## [Extract]

== == ==

The global economy is set to experience a significant downturn this year if the Middle East conflict is not resolved soon, Qatar’s Finance Minister, Ali bin Ahmed Al Kuwari, said on Wednesday.

Al Kuwari said the latest oil price increases are just the “tip of the iceberg,” citing that the full economic consequences of the Iran war are likely going to hit globally by May or June 2026.

“The impact… it goes way beyond Gulf countries, even to the whole world and what we have seen so far is really the tip of the iceberg,” Al Kuwari said at the IMF Spring Meetings in Washington, D.C. He was speaking during a session titled “Governors Talk: Qatar — Turning Shock into Strategy”, held on the sidelines of the Spring Meetings of the International Monetary Fund and the World Bank Group.

The Qatari official noted that the escalation of the conflict has forced the Gulf region to navigate intense hostility from Iran, adding that GCC states have been “caught in the middle.”

== == ==

## [Information provided]
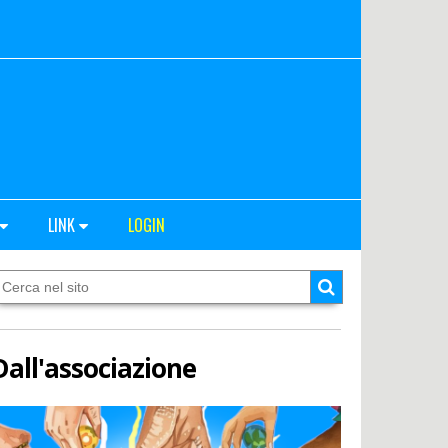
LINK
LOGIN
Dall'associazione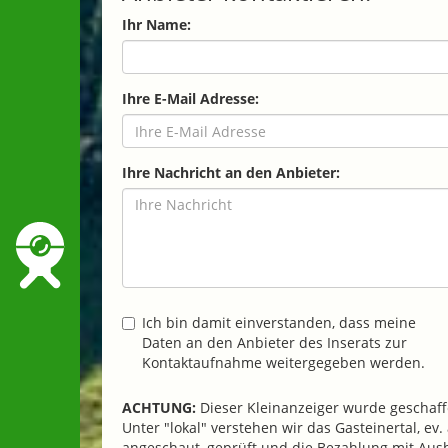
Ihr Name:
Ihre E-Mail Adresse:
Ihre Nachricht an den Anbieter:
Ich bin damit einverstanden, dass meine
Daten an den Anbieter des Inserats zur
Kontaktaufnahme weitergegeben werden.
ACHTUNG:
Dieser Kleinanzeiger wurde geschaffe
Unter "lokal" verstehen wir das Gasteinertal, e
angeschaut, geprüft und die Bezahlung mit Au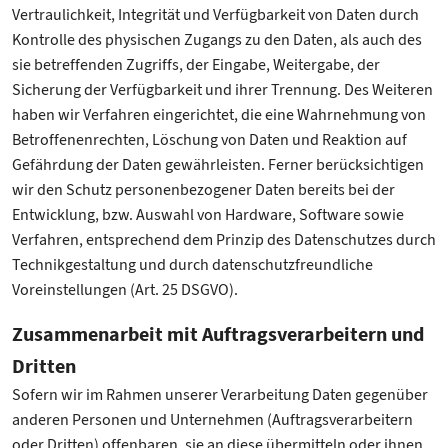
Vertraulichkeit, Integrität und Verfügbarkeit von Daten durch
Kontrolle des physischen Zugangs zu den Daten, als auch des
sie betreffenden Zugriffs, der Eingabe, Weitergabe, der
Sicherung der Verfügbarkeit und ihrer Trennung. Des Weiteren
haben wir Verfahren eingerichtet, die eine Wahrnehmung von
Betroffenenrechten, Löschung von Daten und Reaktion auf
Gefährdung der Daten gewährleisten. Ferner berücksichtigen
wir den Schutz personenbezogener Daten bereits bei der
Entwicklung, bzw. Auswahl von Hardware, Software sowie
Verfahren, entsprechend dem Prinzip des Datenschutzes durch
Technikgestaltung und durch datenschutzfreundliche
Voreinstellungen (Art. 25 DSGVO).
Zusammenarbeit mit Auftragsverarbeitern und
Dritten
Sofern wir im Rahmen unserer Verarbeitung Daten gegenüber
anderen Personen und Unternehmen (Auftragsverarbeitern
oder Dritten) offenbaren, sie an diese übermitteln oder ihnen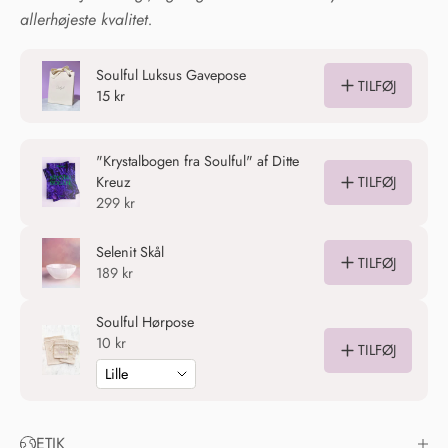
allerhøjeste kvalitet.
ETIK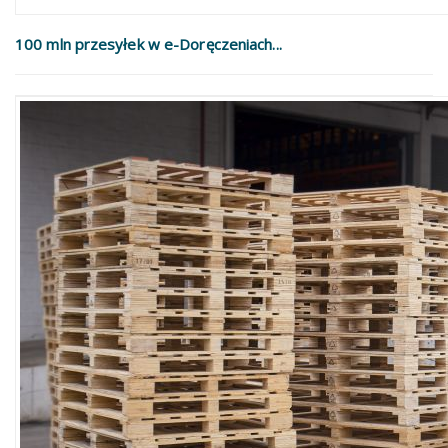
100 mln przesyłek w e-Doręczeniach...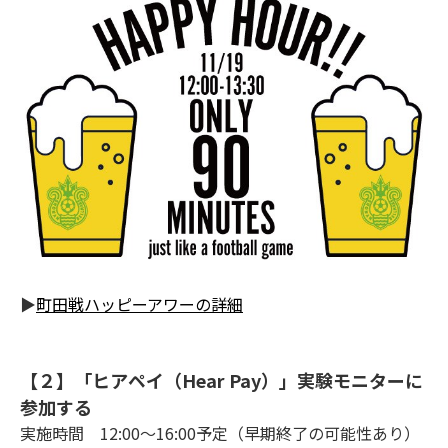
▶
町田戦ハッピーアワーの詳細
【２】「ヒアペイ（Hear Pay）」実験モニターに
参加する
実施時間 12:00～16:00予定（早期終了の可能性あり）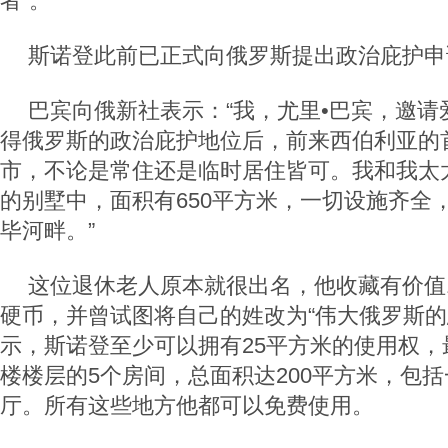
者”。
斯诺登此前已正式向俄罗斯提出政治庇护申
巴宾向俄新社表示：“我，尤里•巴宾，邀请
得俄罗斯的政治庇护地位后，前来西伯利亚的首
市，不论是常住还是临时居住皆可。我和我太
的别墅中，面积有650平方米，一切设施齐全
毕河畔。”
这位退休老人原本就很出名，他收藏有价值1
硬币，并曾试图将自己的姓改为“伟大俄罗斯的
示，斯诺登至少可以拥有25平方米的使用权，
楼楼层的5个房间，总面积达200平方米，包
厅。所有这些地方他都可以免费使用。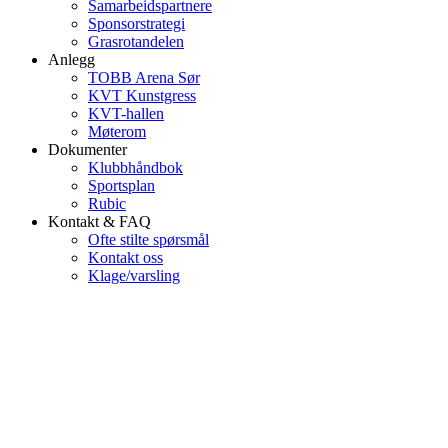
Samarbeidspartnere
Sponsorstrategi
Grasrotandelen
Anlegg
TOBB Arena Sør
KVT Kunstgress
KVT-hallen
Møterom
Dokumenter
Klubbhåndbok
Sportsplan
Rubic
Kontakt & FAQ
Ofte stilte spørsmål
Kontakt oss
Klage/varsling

== == ==

## [Exercise goal]
In the article on Qatar's finance minister, by when does he expect the full economic consequences of the Iran war to hit globally?

## [Written solution]
By May or June 2026.